First install the Elasticsearch GPG key with:
rpm --import https://artifacts.elastic.co/GPG-KEY-elasticsearch
Then add the repository file /etc/zypp/repos.d/elasticsearch.repo
with the following contents:
echo "[elasticsearch-7.10.2]
name=Elasticsearch repository for 7.10.2 packages
baseurl=https://artifacts.elastic.co/packages/oss-7.x/yum
gpgcheck=1
gpgkey=https://artifacts.elastic.co/GPG-KEY-elasticsearch
enabled=1
autorefresh=1
type=rpm-md" | sudo tee /etc/zypp/repos.d/elasticsearch.repo
Install the 7.10.2 release with:
sudo zypper install elasticsearch-oss
Graylog Configuration for Elasticsearch
Make sure to modify the Elasticsearch configuration file (/etc/elasticsearch/elasticsearch.yml
), set the cluster name to Graylog, and uncomment action.auto_create_index: false
to enable the action:
sudo tee -a /etc/elasticsearch/elasticsearch.yml > /dev/null <<EOT
cluster.name: graylog
action.auto_create_index: false
EOT
In order to automatically start Elasticsearch on system boot, you must activate the Elasticsearch service by running the following commands:
sudo systemctl daemon-reload
sudo systemctl enable elasticsearch.service
sudo systemctl start elasticsearch.service
Graylog
First install the Graylog GPG key with:
rpm --import https://packages.graylog2.org/repo/debian/keyring.gpg
Then add the repository file /etc/zypp/repos.d/graylog.repo
with the following content:
[graylog]
name=graylog
baseurl=https://packages.graylog2.org/repo/el/stable/5.0/$basearch/
gpgcheck=1
gpgkey=file:///etc/pki/rpm-gpg/RPM-GPG-KEY-graylog
After that, install the latest release with:
sudo zypper install graylog-server
If you are installing Graylog Operations, then you will use the following command:
sudo zypper install graylog-enterprise
Edit the Configuration File
Make sure to follow the instructions in your /etc/graylog/server/server.conf
and add password_secret
and root_password_sha2
. These settings are mandatory and without them, Graylog will not start!
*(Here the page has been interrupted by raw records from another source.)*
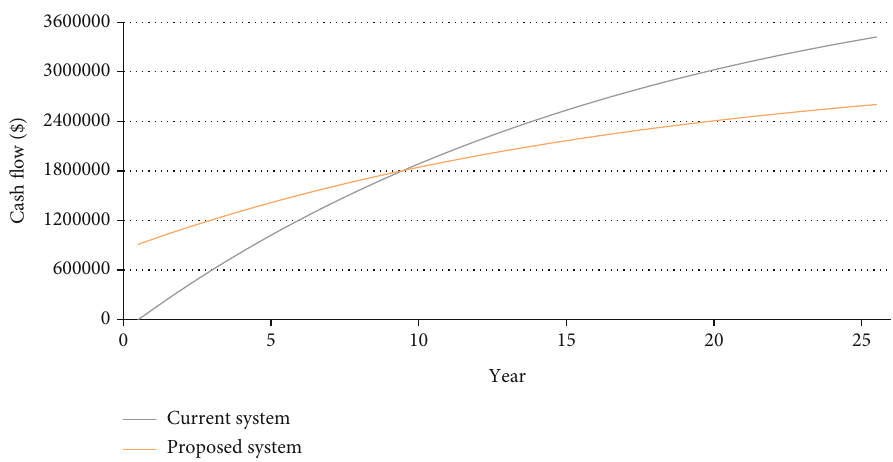
Figure 50: Cumulative cash fl ows over project lifetime for the current and proposed systems for Rwanda.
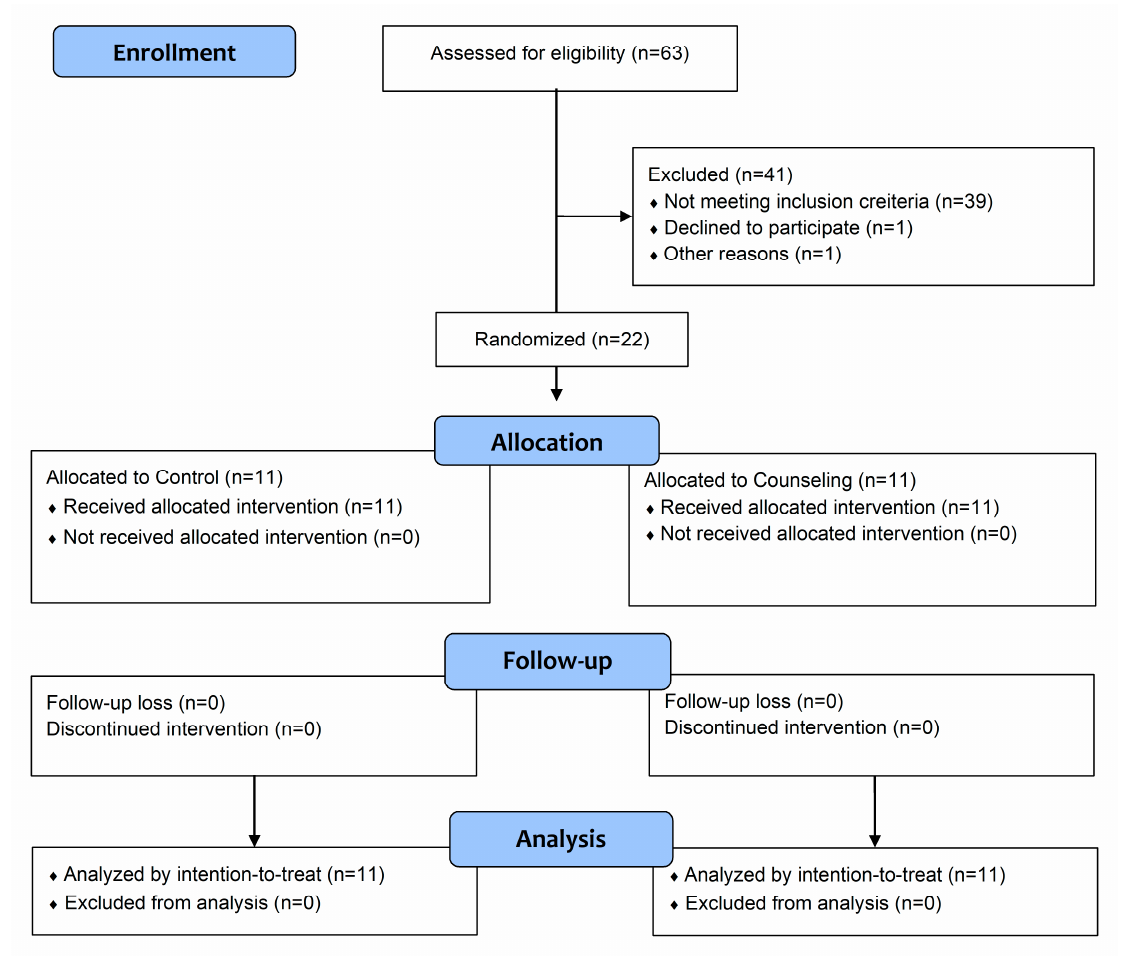
Figure 1. Flow diagram of the Figure 1 . Flow diagram of the study.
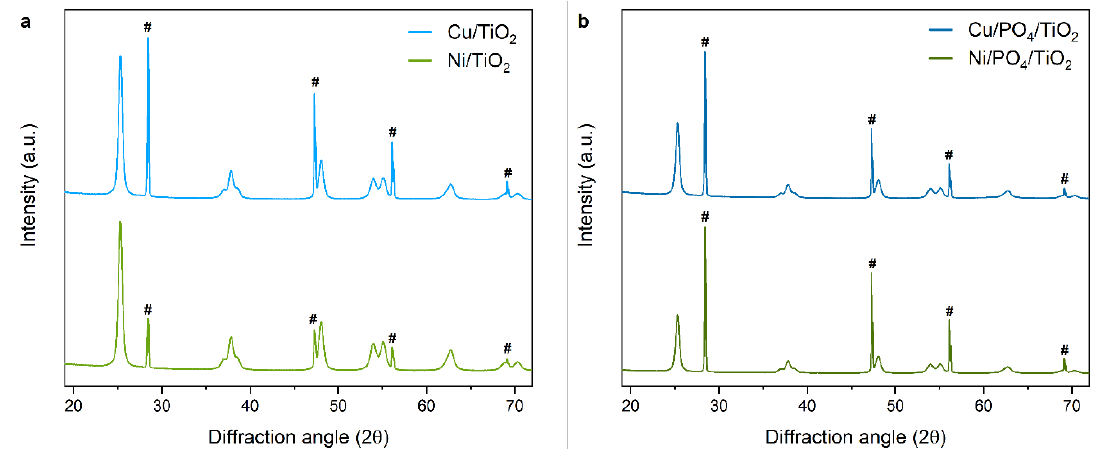
Figure 5. PXRD spectra of ( a ) 5/Cu/TiO 2 and 5/Ni/TiO 2 as well as ( b ) 5/Cu/PO 4 /TiO 2 and 5/Ni/PO 4 /TiO 2 samples. Peaks indicated with correspond to Si. Peaks indicated with # correspond to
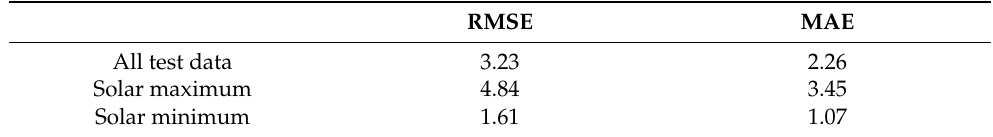
Table 6. Annual mean RMSE and MAE values (TECU) between 12 TEC maps for the past day and 12 TEC maps for the future day during high and low solar activity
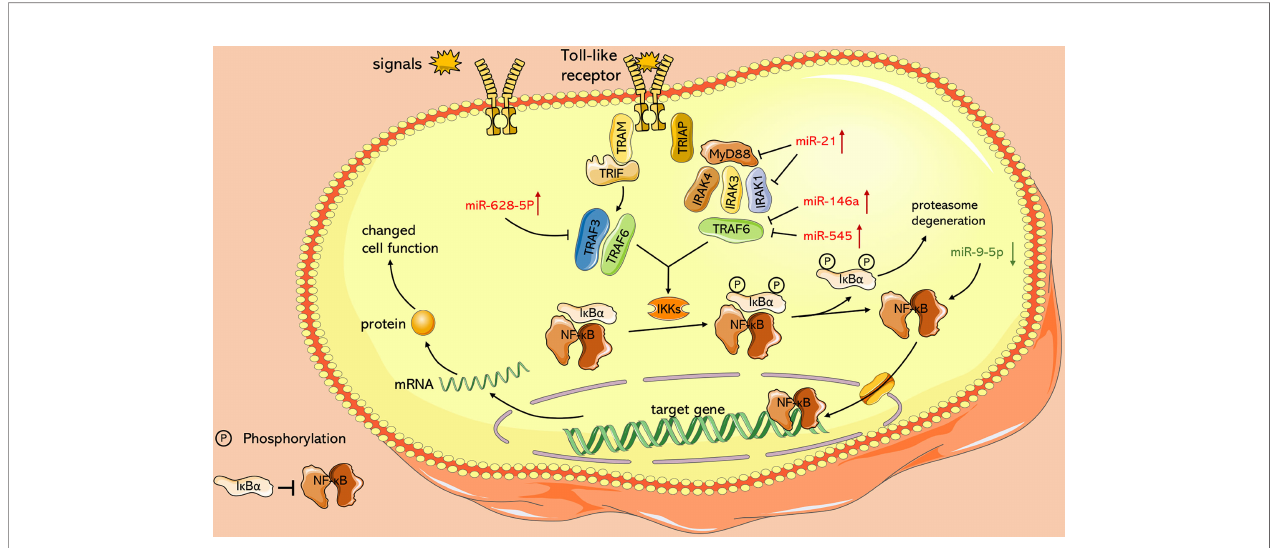
FIGURE 3 | Role of ncRNAs in activation of NF- k B pathway with TLR signaling as an example. Toll-like receptors activate and recruit TIR-containing adaptor molecules, MyD88 and TRIF, which prime downstream effectors respectively, under the stimulation of signals such as LPS. Both of upstream signal paths fi nally transfer signals to IKKs, the protein kinase of I k B, and relieve inhibition of NF- k B. miR-628-5p, miR-21, miR-146a, miR-545 and miR-9-5p play an essential role in this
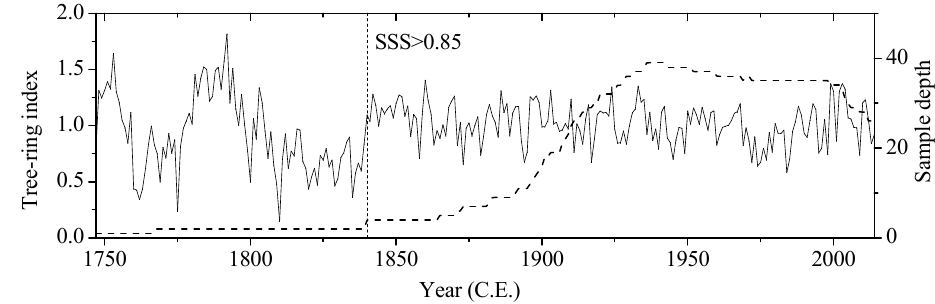
Figure 2. Tree-ring-width chronology (STD) in the Chu River Basin.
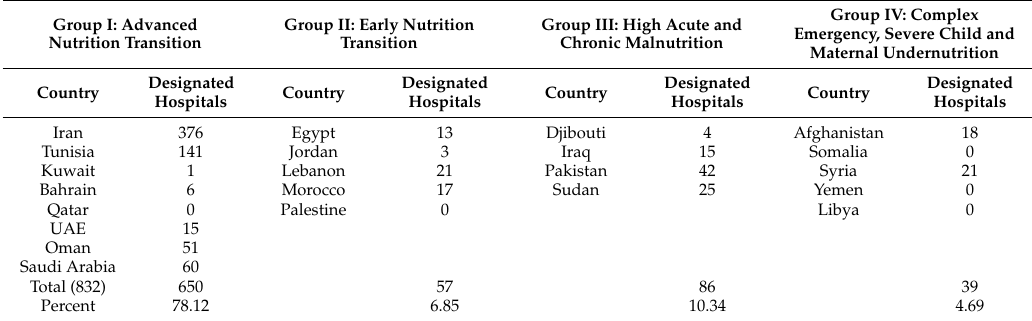
Table 1. Status of the Baby-Friendly Hospital Initiative by number of designated hospitals in each country grouped by their nutrition stages and with dominant nutrition problems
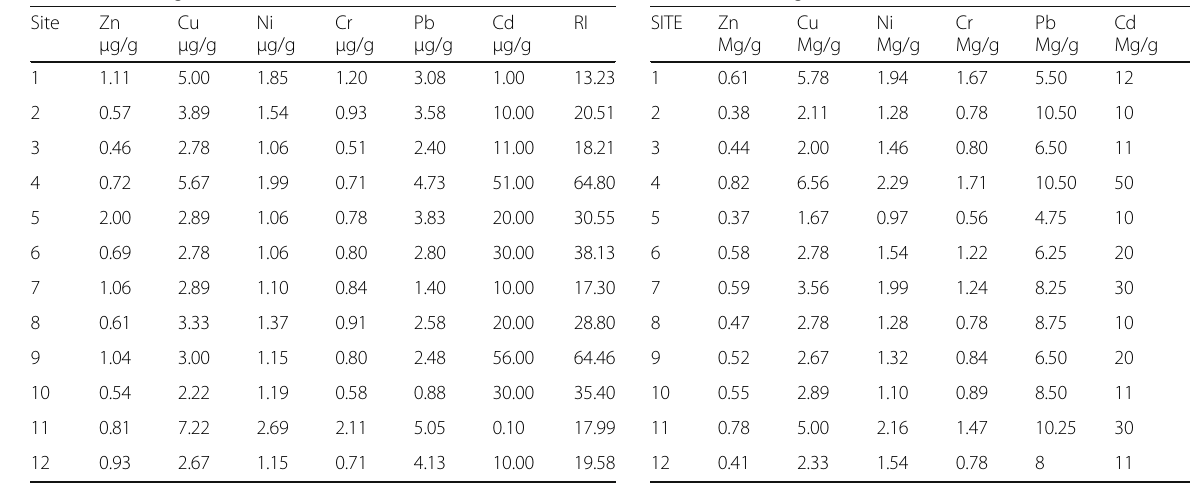
Table 15 Ecological risk factor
You can use the following command to create your password_secret
:
cat /dev/urandom | base64 | cut -c1-96 | head -1
You will then need to use the following command to create your root_password_sha2
:
echo -n "Enter Password: " && head -1 </dev/stdin | tr -d '\n' | sha256sum | cut -d" " -f1
To be able to connect to Graylog, set http_bind_address
to the public host name or a public IP address of the machine with which you can connect. More information about these settings can be found in Configuring the web interface.
The last step is to enable Graylog during the operating system’s startup:
sudo systemctl daemon-reload
sudo systemctl enable graylog-server.service
sudo systemctl start graylog-server.service
The next step is to ingest messages into your new Graylog Cluster and extract the messages with extractors or use pipelines to work with the messages.
Cluster Setup
If you plan to have multiple servers assuming different roles in your cluster like we have in this big production setup you need to modify only a few settings. This is covered in our Multi-Node Setup guide. The default file location guide lists the locations of the files you need to modify.